Insurance company releases report that climate change is increasing exteme weather events
The Earth in its 32-year-old infancy. (Photo credit: Wikipedia)
Anyone see a conflict of interest here? The study also goes back to when time began: 1980. Which means the Earth is only 32 years old, not 4.5 billion. From the "Only USA Today would report such dribble Dept.":
The number of natural disasters per year has been rising dramatically on all continents since 1980, but the trend is steepest for North America where countries have been battered by hurricanes, tornadoes, floods, searing heat and drought, a new report says.
The study being released today by Munich Re, the world's largest reinsurance firm, sees climate change driving the increase and predicts those influences will continue in years ahead, though a number of experts question that conclusion.
Reinsurers such as Munich Re offer backup policies to companies writing primary insurance policies. Reinsurance helps spread risk, so the system can handle large losses from natural disasters.
However, other experts take issue with Munich Re's findings. "Thirty years is not an appropriate length of time for a climate analysis, much less finding causal factors like climate change," says Roger Pielke, a professor of environmental studies at the University of Colorado.

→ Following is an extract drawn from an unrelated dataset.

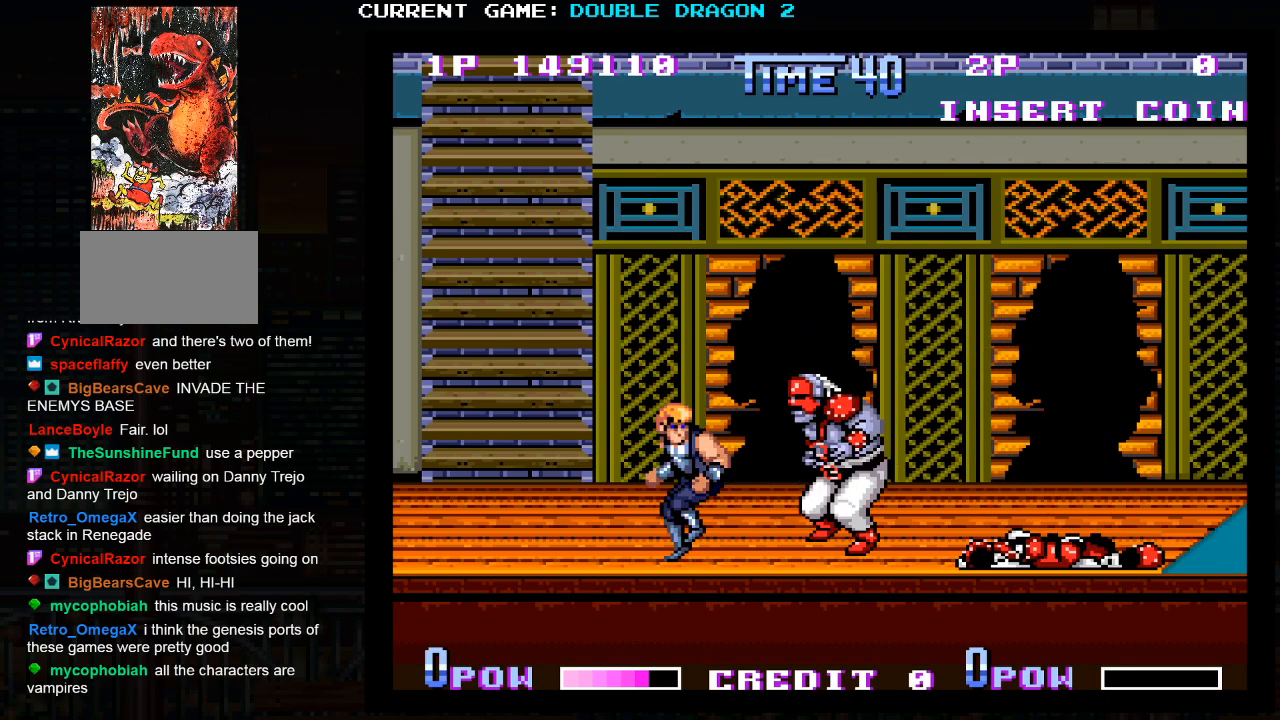
{"dt_ms": 500, "buttons": [], "left_stick": "right", "events": [[117, "TRIANGLE", "down"], [200, "TRIANGLE", "up"], [233, "TRIANGLE", "down"], [317, "TRIANGLE", "up"], [333, "TRIANGLE", "down"], [383, "TRIANGLE", "up"], [433, "TRIANGLE", "down"], [483, "TRIANGLE", "up"]]}
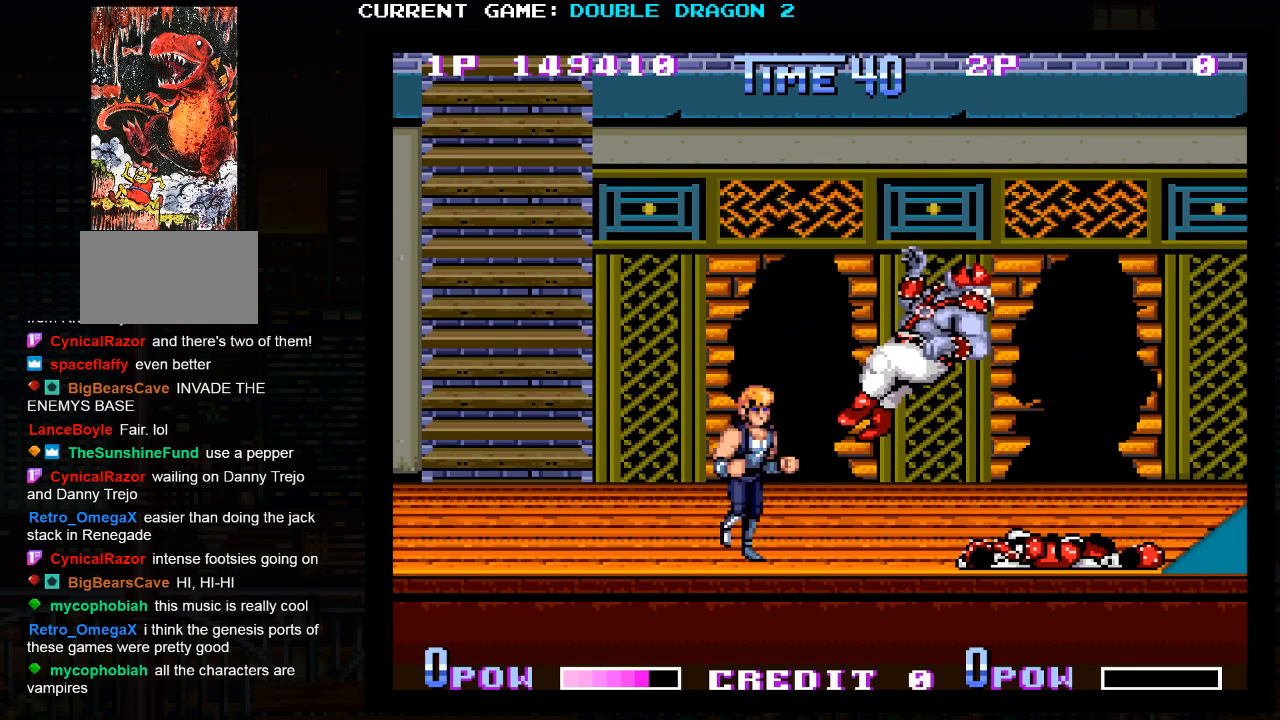
{"dt_ms": 500, "buttons": [], "left_stick": "up-right", "events": [[233, "left_stick", "up-right"]]}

Another reinsurer, Axa, isn't quite sure of the link either: "While a clear upward trend arises from the figure with respect to the number of reported natural events, the attribution of this rise to a climate change signal should be investigated very cautiously," the French company says in its report "Climate Risks" released earlier this month.
Atmospheric scientist Clifford Mass of the University of Washington also has a problem with Munich Re's findings, saying that once the data are adjusted for population there is no recent upward trend in tornado or hurricane damages. Also, he adds that there is no evidence that global warming is causing more extreme weather in the USA.
Anything to jack up your insurance premiums.